Нас обступает разноголосица. Я прекращаю вскрывать новые отсеки. Хватит проникновений. Я хочу выбраться из гущи и пищи и оказаться свободным в хозяйской глотке. Я надеюсь понять, что соответствует шуму извне.
Реальность Летучего была приглушённой замесью тьмы и света. А теперь, мне кажется, наша реальность – свет. Я хочу его ощутить. Хочу понять, что значит день – даже если это опасно.
Ловкость, с которой Плавная маневрирует между дребезгом, топотом и шуршаньем, восхищает меня. Она вбегает в запахи.
Я выпрастываюсь из мякоти горла и болтаюсь в слизневой жидкости. Её очень много: она всё поступает и поступает из горловых резервуаров. Плавная дышит очень часто, приоткрывая и закрывая наружный мир. Запахи резче света. Они устойчивые и сменяются, не смешиваясь, целиком. Громкость разноголосицы даже теряется в них. Я думаю, что здесь, в этом насыщенном пространстве никуда не сдвинутой реальности запахи тоже становятся речью, которую я бы мог освоить. Понять, откуда они идут, кому принадлежат.

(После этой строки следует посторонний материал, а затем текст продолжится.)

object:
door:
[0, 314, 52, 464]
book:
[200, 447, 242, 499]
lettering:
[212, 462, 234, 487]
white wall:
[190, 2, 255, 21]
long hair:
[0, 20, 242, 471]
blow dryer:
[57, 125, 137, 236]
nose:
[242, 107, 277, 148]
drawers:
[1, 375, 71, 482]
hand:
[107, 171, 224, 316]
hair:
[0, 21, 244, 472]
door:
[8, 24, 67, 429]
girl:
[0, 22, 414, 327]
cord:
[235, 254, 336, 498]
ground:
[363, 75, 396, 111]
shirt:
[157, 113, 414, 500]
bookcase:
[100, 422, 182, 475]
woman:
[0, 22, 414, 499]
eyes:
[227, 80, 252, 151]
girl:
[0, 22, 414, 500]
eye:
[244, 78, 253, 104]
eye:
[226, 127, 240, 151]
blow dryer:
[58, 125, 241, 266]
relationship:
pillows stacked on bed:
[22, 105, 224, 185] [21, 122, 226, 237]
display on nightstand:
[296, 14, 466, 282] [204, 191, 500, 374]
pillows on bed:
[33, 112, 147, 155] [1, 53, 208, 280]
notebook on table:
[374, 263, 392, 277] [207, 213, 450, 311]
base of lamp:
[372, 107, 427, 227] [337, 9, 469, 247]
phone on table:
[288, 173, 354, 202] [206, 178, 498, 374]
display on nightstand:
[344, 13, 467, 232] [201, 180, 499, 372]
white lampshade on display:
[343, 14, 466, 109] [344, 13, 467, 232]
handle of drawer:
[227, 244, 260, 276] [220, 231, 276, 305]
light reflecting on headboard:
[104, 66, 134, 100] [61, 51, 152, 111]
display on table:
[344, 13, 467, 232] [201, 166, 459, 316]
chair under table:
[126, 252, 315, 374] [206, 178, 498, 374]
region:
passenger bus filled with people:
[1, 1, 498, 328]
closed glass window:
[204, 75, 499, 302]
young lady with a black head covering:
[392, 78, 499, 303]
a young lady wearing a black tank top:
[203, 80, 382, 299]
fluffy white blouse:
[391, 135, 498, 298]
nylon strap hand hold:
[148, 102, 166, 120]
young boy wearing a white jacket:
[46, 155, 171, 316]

Плавная так независима и непостижимо ловка, что, кажется, она ускользает ото всех – от своих жителей-полусуществ, от существ и Гигов внешнего мира. От нас и наших возможных привязанностей. Она убегает от всего.
Я понимаю её. Плавная вызывает у меня любопытство. Жадность безнаказанного интереса. Ни больше ни меньше. Но, думая о ней, я не забываю о себе. Я могу убавить силу интереса, когда захочу. Может быть, всё дело в том, что после гибели прежнего Хозяина я боюсь привязываться. Прохлада любопытства позволяет оставаться закрытым. Я не служу новой Хозяйке. Я путешествую в ней.
Ой!
Пока я думал, что-то произошло. Мир рванулся и опрокинулся. Плавная уже – Неплавная! Она обожралась запахами. Р-раз – пасть раскрылась и сомкнулась. Теперь она держит новое чужое душное, которое затыкает свет. Запах ужасен. Это мёртвое тело-мир. Слизневые потоки всё извергаются. Меня несёт к мёртвому. Как же холодно!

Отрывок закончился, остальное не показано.